C’est en 2012 que Joe Carnahan commence à développer pour la 20th Century Fox un long-métrage audacieux qui porte alors comme titre Continue. Le réalisateur de L’Agence tout risque et Le Territoire des loups définit à l’époque ce projet comme un film d’action musclé qui reprendrait à son compte la mécanique d’Un jour sans fin. Dès le début, Carnahan souhaite confier le rôle principal à Frank Grillo (interprète de Crossbones dans le Marvel Cinematic Universe). Mais le studio Fox n’est pas emballé et passe finalement son tour. C’est le début d’une longue traversée du désert au cours de laquelle le projet ne cesse d’être repoussé. Les choses ne redémarrent que cinq ans plus tard, lorsque Mel Gibson (qui avait déjà collaboré avec Frank Grillo sur Hors de contrôle) est annoncé dans le rôle de l’antagoniste principal. Le film trouve alors son titre définitif : Boss Level. En 2018, le casting se complète avec deux autres têtes d’affiche : Naomi Watts en ex-femme du héros et Michelle Yeoh dans un rôle secondaire mais déterminant. Carnahan parvient à réunir un budget de 45 millions de dollars, cette enveloppe confortable lui permettant de saturer le film d’effets spéciaux, de cascades, de pyrotechnie, de poursuites de voitures, de fusillades et de combats. Même après son tournage, Boss Level continue d’être retardé. Des complications sans fin liées à sa distribution ne lui permettent d’être exploité qu’en 2021, en DVD, sur la plateforme Hulu puis sur Prime Vidéo. Qu’un film reposant sur la boucle temporelle ait été victime de tant de contretemps ne manque pas d’ironie.

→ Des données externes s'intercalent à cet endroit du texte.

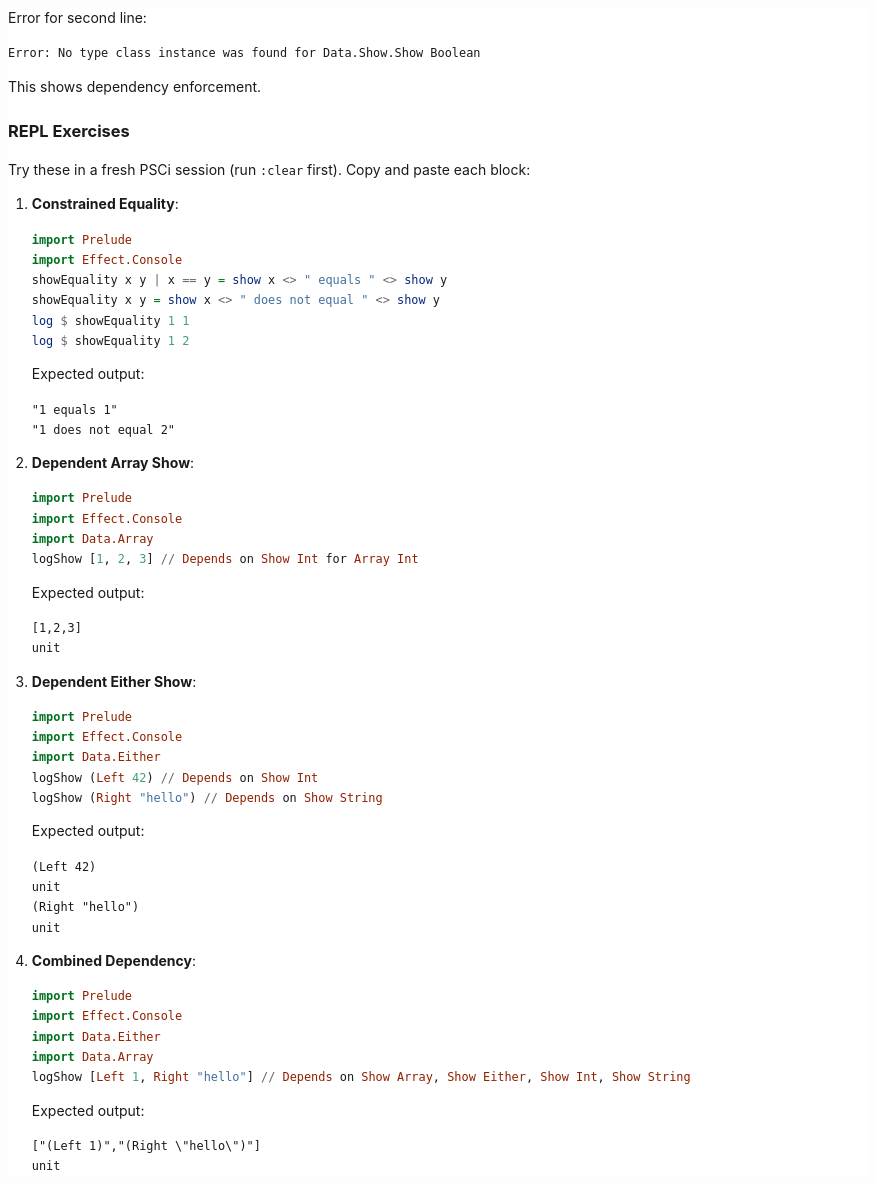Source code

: Error for second line:
```
Error: No type class instance was found for Data.Show.Show Boolean
```

This shows dependency enforcement.

### REPL Exercises
Try these in a fresh PSCi session (run `:clear` first). Copy and paste each block:

1. **Constrained Equality**:
   ```purescript
   import Prelude
   import Effect.Console
   showEquality x y | x == y = show x <> " equals " <> show y
   showEquality x y = show x <> " does not equal " <> show y
   log $ showEquality 1 1
   log $ showEquality 1 2
   ```
   Expected output:
   ```
   "1 equals 1"
   "1 does not equal 2"
   ```

2. **Dependent Array Show**:
   ```purescript
   import Prelude
   import Effect.Console
   import Data.Array
   logShow [1, 2, 3] // Depends on Show Int for Array Int
   ```
   Expected output:
   ```
   [1,2,3]
   unit
   ```

3. **Dependent Either Show**:
   ```purescript
   import Prelude
   import Effect.Console
   import Data.Either
   logShow (Left 42) // Depends on Show Int
   logShow (Right "hello") // Depends on Show String
   ```
   Expected output:
   ```
   (Left 42)
   unit
   (Right "hello")
   unit
   ```

4. **Combined Dependency**:
   ```purescript
   import Prelude
   import Effect.Console
   import Data.Either
   import Data.Array
   logShow [Left 1, Right "hello"] // Depends on Show Array, Show Either, Show Int, Show String
   ```
   Expected output:
   ```
   ["(Left 1)","(Right \"hello\")"]
   unit
   ```

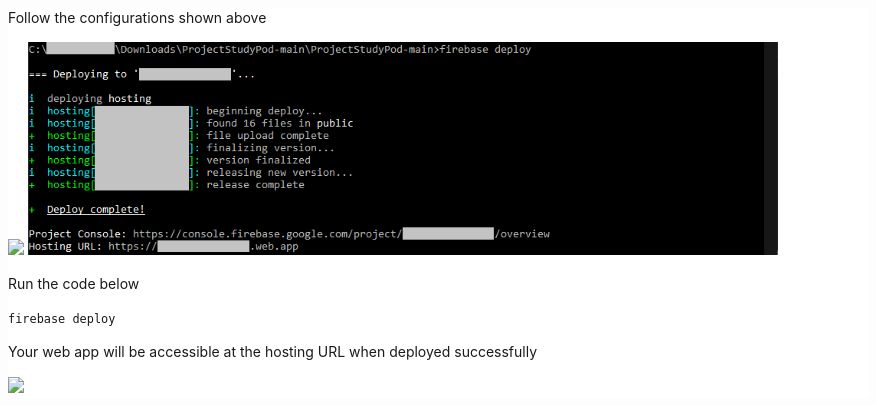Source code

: Follow the configurations shown above

<img src="https://github.com/XenonNgo/ProjectStudyPod/blob/main/Firebase/Images/Border.png" width="750">

<img src="https://github.com/XenonNgo/ProjectStudyPod/blob/main/Firebase/Images/FirebaseHosting7.png" width="750">

Run the code below

```
firebase deploy
```

Your web app will be accessible at the hosting URL when deployed successfully

<img src="https://github.com/XenonNgo/ProjectStudyPod/blob/main/Firebase/Images/Border.png" width="750">
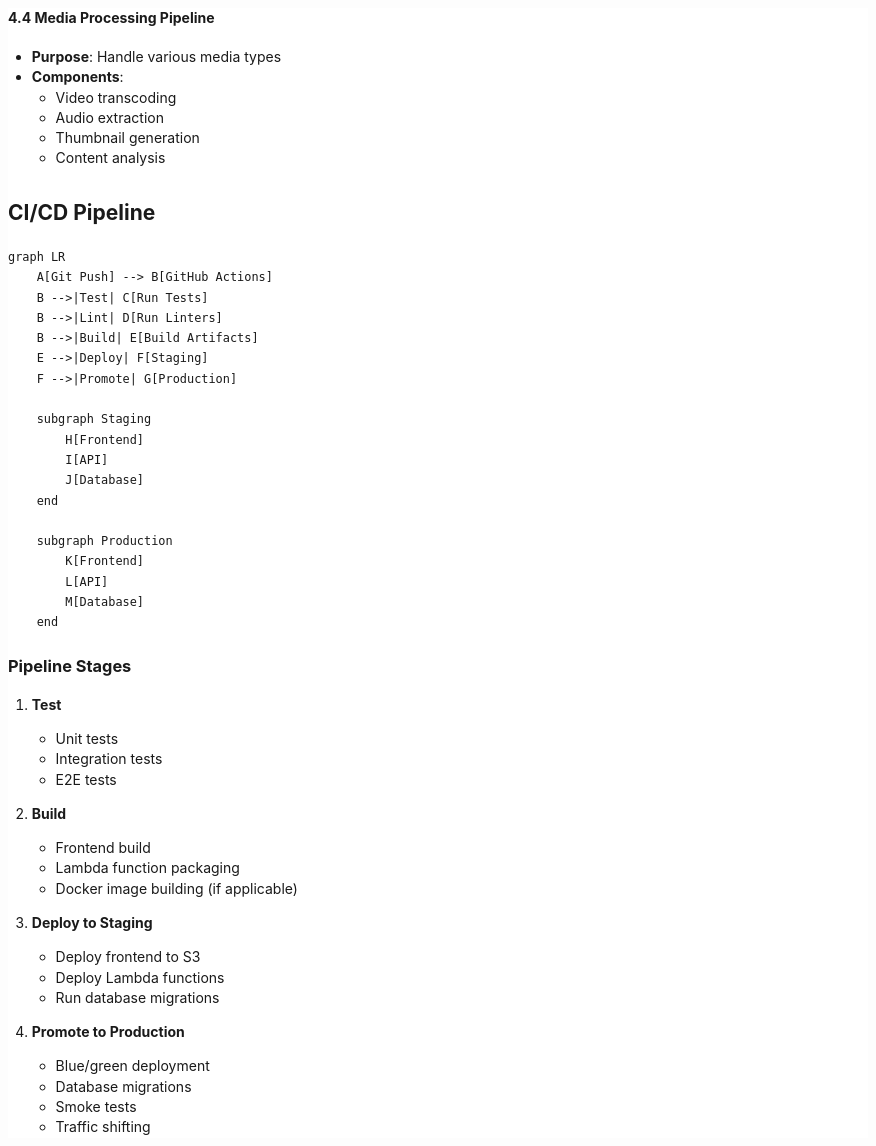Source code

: #### 4.4 Media Processing Pipeline
- **Purpose**: Handle various media types
- **Components**:
  - Video transcoding
  - Audio extraction
  - Thumbnail generation
  - Content analysis

## CI/CD Pipeline

```mermaid
graph LR
    A[Git Push] --> B[GitHub Actions]
    B -->|Test| C[Run Tests]
    B -->|Lint| D[Run Linters]
    B -->|Build| E[Build Artifacts]
    E -->|Deploy| F[Staging]
    F -->|Promote| G[Production]
    
    subgraph Staging
        H[Frontend]
        I[API]
        J[Database]
    end
    
    subgraph Production
        K[Frontend]
        L[API]
        M[Database]
    end
```

### Pipeline Stages

1. **Test**
   - Unit tests
   - Integration tests
   - E2E tests

2. **Build**
   - Frontend build
   - Lambda function packaging
   - Docker image building (if applicable)

3. **Deploy to Staging**
   - Deploy frontend to S3
   - Deploy Lambda functions
   - Run database migrations

4. **Promote to Production**
   - Blue/green deployment
   - Database migrations
   - Smoke tests
   - Traffic shifting
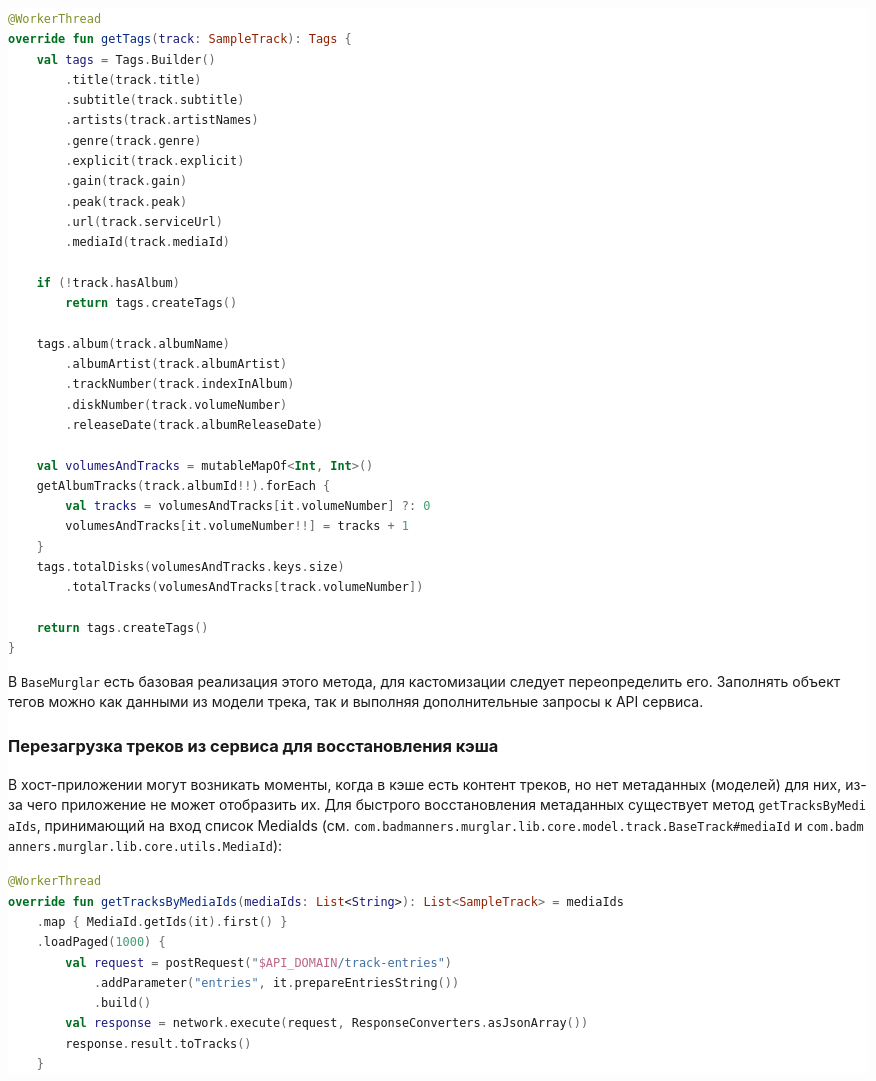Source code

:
 ```kotlin
@WorkerThread
override fun getTags(track: SampleTrack): Tags {
    val tags = Tags.Builder()
        .title(track.title)
        .subtitle(track.subtitle)
        .artists(track.artistNames)
        .genre(track.genre)
        .explicit(track.explicit)
        .gain(track.gain)
        .peak(track.peak)
        .url(track.serviceUrl)
        .mediaId(track.mediaId)

    if (!track.hasAlbum)
        return tags.createTags()

    tags.album(track.albumName)
        .albumArtist(track.albumArtist)
        .trackNumber(track.indexInAlbum)
        .diskNumber(track.volumeNumber)
        .releaseDate(track.albumReleaseDate)

    val volumesAndTracks = mutableMapOf<Int, Int>()
    getAlbumTracks(track.albumId!!).forEach {
        val tracks = volumesAndTracks[it.volumeNumber] ?: 0
        volumesAndTracks[it.volumeNumber!!] = tracks + 1
    }
    tags.totalDisks(volumesAndTracks.keys.size)
        .totalTracks(volumesAndTracks[track.volumeNumber])

    return tags.createTags()
}
```

В `BaseMurglar` есть базовая реализация этого метода, для кастомизации следует переопределить его.
Заполнять объект тегов можно как данными из модели трека, так и выполняя дополнительные запросы к API сервиса.

### Перезагрузка треков из сервиса для восстановления кэша

В хост-приложении могут возникать моменты, когда в кэше есть контент треков, но нет метаданных (моделей) для них,
из-за чего приложение не может отобразить их.
Для быстрого восстановления метаданных существует метод `getTracksByMediaIds`, принимающий на вход список MediaIds
(см. `com.badmanners.murglar.lib.core.model.track.BaseTrack#mediaId` и `com.badmanners.murglar.lib.core.utils.MediaId`):

```kotlin
@WorkerThread
override fun getTracksByMediaIds(mediaIds: List<String>): List<SampleTrack> = mediaIds
    .map { MediaId.getIds(it).first() }
    .loadPaged(1000) {
        val request = postRequest("$API_DOMAIN/track-entries")
            .addParameter("entries", it.prepareEntriesString())
            .build()
        val response = network.execute(request, ResponseConverters.asJsonArray())
        response.result.toTracks()
    }
```
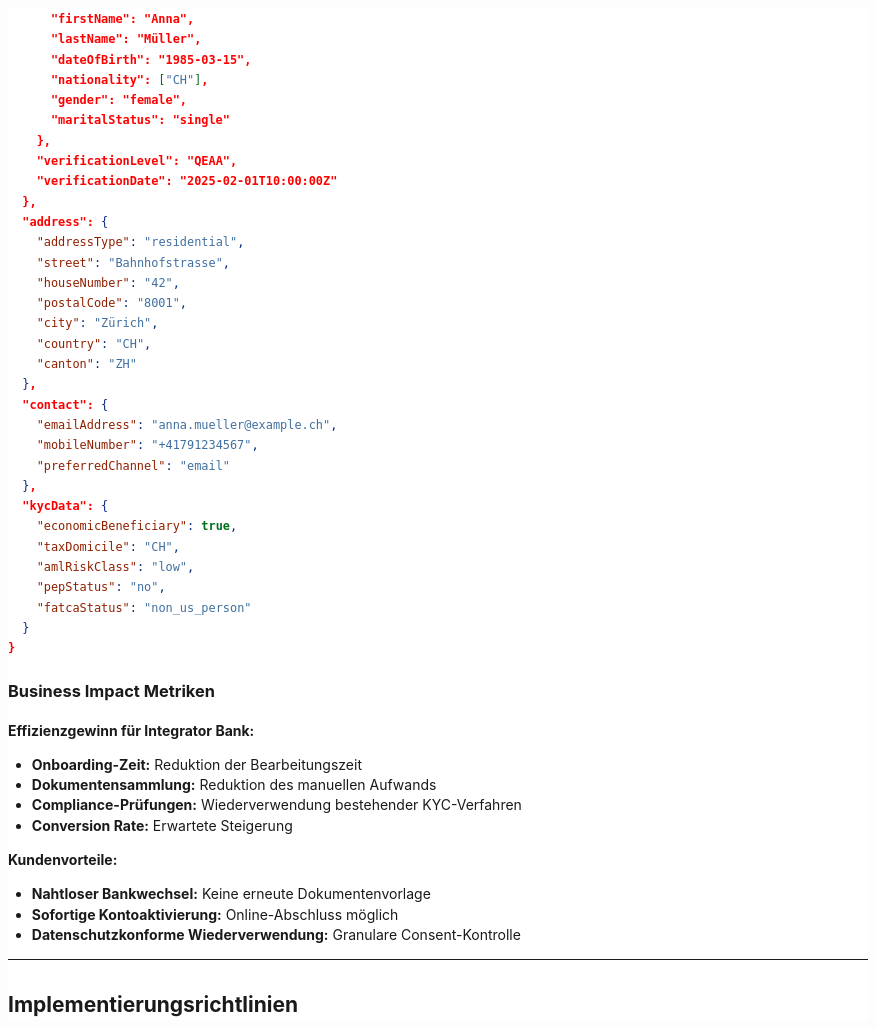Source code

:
 ```json
      "firstName": "Anna",
      "lastName": "Müller",
      "dateOfBirth": "1985-03-15",
      "nationality": ["CH"],
      "gender": "female",
      "maritalStatus": "single"
    },
    "verificationLevel": "QEAA",
    "verificationDate": "2025-02-01T10:00:00Z"
  },
  "address": {
    "addressType": "residential",
    "street": "Bahnhofstrasse",
    "houseNumber": "42",
    "postalCode": "8001",
    "city": "Zürich",
    "country": "CH",
    "canton": "ZH"
  },
  "contact": {
    "emailAddress": "anna.mueller@example.ch",
    "mobileNumber": "+41791234567",
    "preferredChannel": "email"
  },
  "kycData": {
    "economicBeneficiary": true,
    "taxDomicile": "CH",
    "amlRiskClass": "low",
    "pepStatus": "no",
    "fatcaStatus": "non_us_person"
  }
}
```

### Business Impact Metriken

**Effizienzgewinn für Integrator Bank:**
- **Onboarding-Zeit:** Reduktion der Bearbeitungszeit
- **Dokumentensammlung:** Reduktion des manuellen Aufwands
- **Compliance-Prüfungen:** Wiederverwendung bestehender KYC-Verfahren
- **Conversion Rate:** Erwartete Steigerung

**Kundenvorteile:**
- **Nahtloser Bankwechsel:** Keine erneute Dokumentenvorlage
- **Sofortige Kontoaktivierung:** Online-Abschluss möglich
- **Datenschutzkonforme Wiederverwendung:** Granulare Consent-Kontrolle

---

## Implementierungsrichtlinien

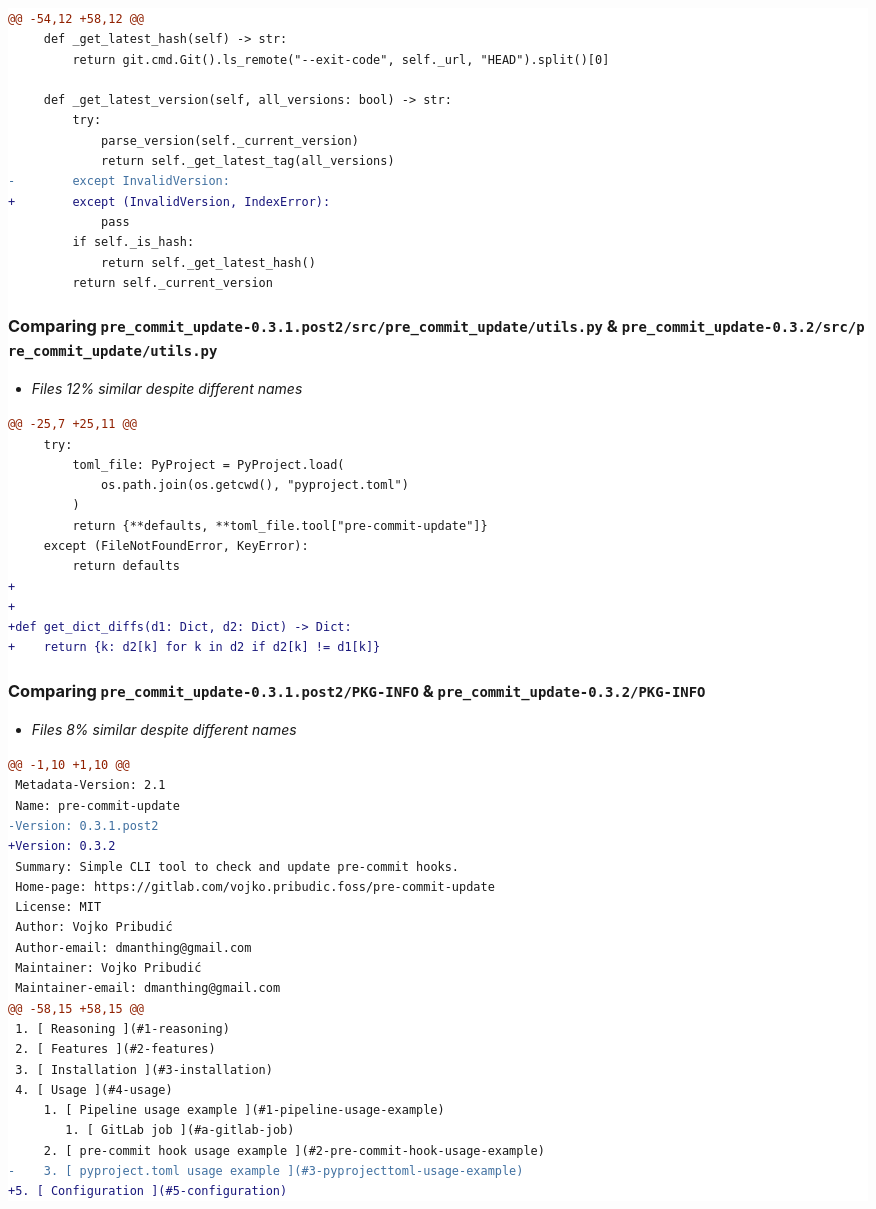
 ```diff
@@ -54,12 +58,12 @@
     def _get_latest_hash(self) -> str:
         return git.cmd.Git().ls_remote("--exit-code", self._url, "HEAD").split()[0]
 
     def _get_latest_version(self, all_versions: bool) -> str:
         try:
             parse_version(self._current_version)
             return self._get_latest_tag(all_versions)
-        except InvalidVersion:
+        except (InvalidVersion, IndexError):
             pass
         if self._is_hash:
             return self._get_latest_hash()
         return self._current_version
```

### Comparing `pre_commit_update-0.3.1.post2/src/pre_commit_update/utils.py` & `pre_commit_update-0.3.2/src/pre_commit_update/utils.py`

 * *Files 12% similar despite different names*

```diff
@@ -25,7 +25,11 @@
     try:
         toml_file: PyProject = PyProject.load(
             os.path.join(os.getcwd(), "pyproject.toml")
         )
         return {**defaults, **toml_file.tool["pre-commit-update"]}
     except (FileNotFoundError, KeyError):
         return defaults
+
+
+def get_dict_diffs(d1: Dict, d2: Dict) -> Dict:
+    return {k: d2[k] for k in d2 if d2[k] != d1[k]}
```

### Comparing `pre_commit_update-0.3.1.post2/PKG-INFO` & `pre_commit_update-0.3.2/PKG-INFO`

 * *Files 8% similar despite different names*

```diff
@@ -1,10 +1,10 @@
 Metadata-Version: 2.1
 Name: pre-commit-update
-Version: 0.3.1.post2
+Version: 0.3.2
 Summary: Simple CLI tool to check and update pre-commit hooks.
 Home-page: https://gitlab.com/vojko.pribudic.foss/pre-commit-update
 License: MIT
 Author: Vojko Pribudić
 Author-email: dmanthing@gmail.com
 Maintainer: Vojko Pribudić
 Maintainer-email: dmanthing@gmail.com
@@ -58,15 +58,15 @@
 1. [ Reasoning ](#1-reasoning)
 2. [ Features ](#2-features)
 3. [ Installation ](#3-installation)
 4. [ Usage ](#4-usage)
     1. [ Pipeline usage example ](#1-pipeline-usage-example)
        1. [ GitLab job ](#a-gitlab-job)
     2. [ pre-commit hook usage example ](#2-pre-commit-hook-usage-example)
-    3. [ pyproject.toml usage example ](#3-pyprojecttoml-usage-example)
+5. [ Configuration ](#5-configuration)
```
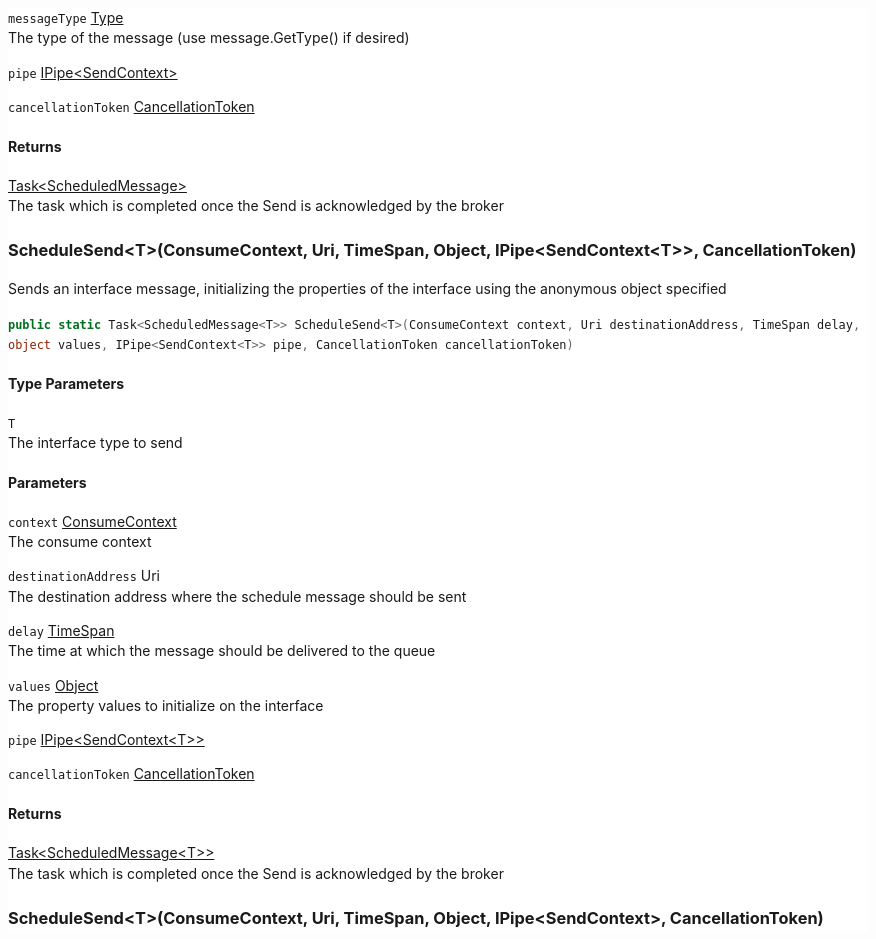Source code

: `messageType` [Type](https://learn.microsoft.com/en-us/dotnet/api/system.type)<br/>
The type of the message (use message.GetType() if desired)

`pipe` [IPipe\<SendContext\>](../masstransit/ipipe-1)<br/>

`cancellationToken` [CancellationToken](https://learn.microsoft.com/en-us/dotnet/api/system.threading.cancellationtoken)<br/>

#### Returns

[Task\<ScheduledMessage\>](https://learn.microsoft.com/en-us/dotnet/api/system.threading.tasks.task-1)<br/>
The task which is completed once the Send is acknowledged by the broker

### **ScheduleSend\<T\>(ConsumeContext, Uri, TimeSpan, Object, IPipe\<SendContext\<T\>\>, CancellationToken)**

Sends an interface message, initializing the properties of the interface using the anonymous
 object specified

```csharp
public static Task<ScheduledMessage<T>> ScheduleSend<T>(ConsumeContext context, Uri destinationAddress, TimeSpan delay, object values, IPipe<SendContext<T>> pipe, CancellationToken cancellationToken)
```

#### Type Parameters

`T`<br/>
The interface type to send

#### Parameters

`context` [ConsumeContext](../masstransit/consumecontext)<br/>
The consume context

`destinationAddress` Uri<br/>
The destination address where the schedule message should be sent

`delay` [TimeSpan](https://learn.microsoft.com/en-us/dotnet/api/system.timespan)<br/>
The time at which the message should be delivered to the queue

`values` [Object](https://learn.microsoft.com/en-us/dotnet/api/system.object)<br/>
The property values to initialize on the interface

`pipe` [IPipe\<SendContext\<T\>\>](../masstransit/ipipe-1)<br/>

`cancellationToken` [CancellationToken](https://learn.microsoft.com/en-us/dotnet/api/system.threading.cancellationtoken)<br/>

#### Returns

[Task\<ScheduledMessage\<T\>\>](https://learn.microsoft.com/en-us/dotnet/api/system.threading.tasks.task-1)<br/>
The task which is completed once the Send is acknowledged by the broker

### **ScheduleSend\<T\>(ConsumeContext, Uri, TimeSpan, Object, IPipe\<SendContext\>, CancellationToken)**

Boss Level ne s’embarrasse pas d’un long prologue explicatif. Dès les premières secondes, la violence et la destruction explosent à l’écran. C’est donc dans le feu de l’action que le spectateur découvre le concept du film, guidé par la voix off désabusée du héros qui se débarrasse d’un agresseur armé d’une machette et évite les tirs de mitrailleuse d’un hélicoptère tout en sirotant son café. Roy Pulver (Frank Grillo donc), ancien membre de la Delta Force, revit sans cesse la même journée au cours de laquelle une horde de tueurs psychopathes armés jusqu’aux dents s’emploient systématiquement à le faire passer de vie à trépas. Chaque fois qu’il meurt, la journée recommence. Pour comprendre la nature de ce phénomène incompréhensible qui le coince dans la même boucle et savoir qui veut sa peau, Roy va devoir se pencher de près sur les expériences scientifiques top-secrètes que mène son ex-femme Jemma (Naomi Watts) sous la direction du mystérieux colonel Ventor (Mel Gibson)…

Plaisir coupable ?

Depuis Un jour sans fin, le concept de la journée qui bégaye a été accommodé à tellement de sauces (Source Code, Edge of Tomorrow, Naked, Happy Birthdead) qu’il semble forcément difficile d’innover en ce domaine. Assumant pleinement l’aspect répétitif de cette mécanique narrative devenue familière du public, Joe Carnahan et ses coscénaristes Chris et Eddie Borey la ramènent à sa source la plus évidente : le jeu vidéo qui consiste à « mourir et réessayer » tout en avançant dans sa mission jusqu’à affronter l’obstacle final, autrement dit le « boss ». Les références directes à l’univers vidéoludique s’affirment à travers le titre même du film, le traitement graphique pixellisé de son générique et plusieurs séquences situées dans un game center. Pour autant, Boss Level ne surligne pas l’influence, pas plus qu’il ne s’amuse à cligner de l’œil vers le public pour le rendre artificiellement complice. Les – très – nombreuses séquences d’action explosives s’enchaînent avec une générosité excessive qui compense l’absence de finesse du film. Un peu idiot, un peu bourrin, Boss Level ne place pas ses ambitions très haut mais déborde d’énergie, porté par la gouaille et l’abatage de Frank Grillo qui crève l’écran avec son visage buriné, son corps d’athlète et son sourire en coin. Fatalement, les autres comédiens restent en retrait, même Gibson malgré son charisme resté intact. Boss Level ne rend peut-être pas plus intelligent mais offre à ses spectateurs une satisfaction régressive très euphorisante. C’est sans doute ce qu’on appelle un « plaisir coupable ».